Collected

BrĂ³nach McGuinness

University of Ulster

By Eoin Dara

I first caught a glimpse of Brónach McGuinness's work on the stairs of the grand old Orpheus building at the University of Ulster. Jutting out of the banister and disrupting an otherwise overlooked thoroughfare, this initial intervention into the existing fabric of the building stopped me in my tracks and offered a welcome moment of contemplation amidst the unavoidable clamour of the degree show opening night.

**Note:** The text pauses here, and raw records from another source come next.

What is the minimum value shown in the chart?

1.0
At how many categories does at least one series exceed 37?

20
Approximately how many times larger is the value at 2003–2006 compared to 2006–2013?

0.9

At a glance, the work seemed to extend out from the original balustrade, with wood and metal shooting skyward before curving sharply to reconnect with the handrail above. From another angle, the piece became a kind of embedded sculptural parenthesis, forcing a consideration of the space caught within it - the edge and underbelly of the staircase next to it, and the stained glass windows just in view behind the work.

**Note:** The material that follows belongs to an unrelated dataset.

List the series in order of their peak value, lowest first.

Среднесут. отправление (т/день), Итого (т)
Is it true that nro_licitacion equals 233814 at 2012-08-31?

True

A further wooden installation by the artist was to be found on the landing outside the old ballroom, existing, much like the stair piece, as a worthy aesthetic object in itself but also further connecting with the architectural interior of the building, highlighting the simple beauty of the original timber wall panelling in the area.

The main body of McGuinness's work was exhibited within the ballroom itself (another superb space), contained, to my surprise and delight, within the painting department. Here, several more wooden pieces were displayed on the walls and floor of the space in a delicate and considered arrangement; some obviously painted, whilst other more interesting works were transformed through subtle and intuitive mark-making on the wood grain, complicating the familiar surfaces on what may have initially been considered found objects.

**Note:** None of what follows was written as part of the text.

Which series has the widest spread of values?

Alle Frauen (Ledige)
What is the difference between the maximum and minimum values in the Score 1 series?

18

McGuinness's work seems to stem from a practice confidently rooted in painting, but it is one that particularly responds and reacts in a very sophisticated manner to the spaces in which it inhabits. In this case, the space in question was the Orpheus building, a significant structure currently under threat due to the planned redevelopment of this campus at the university. Through her site-specific interventions in particular, McGuinness showcased not only her own assured artworks as part of the degree show, but also a beautiful space in our city that may not be with us much longer.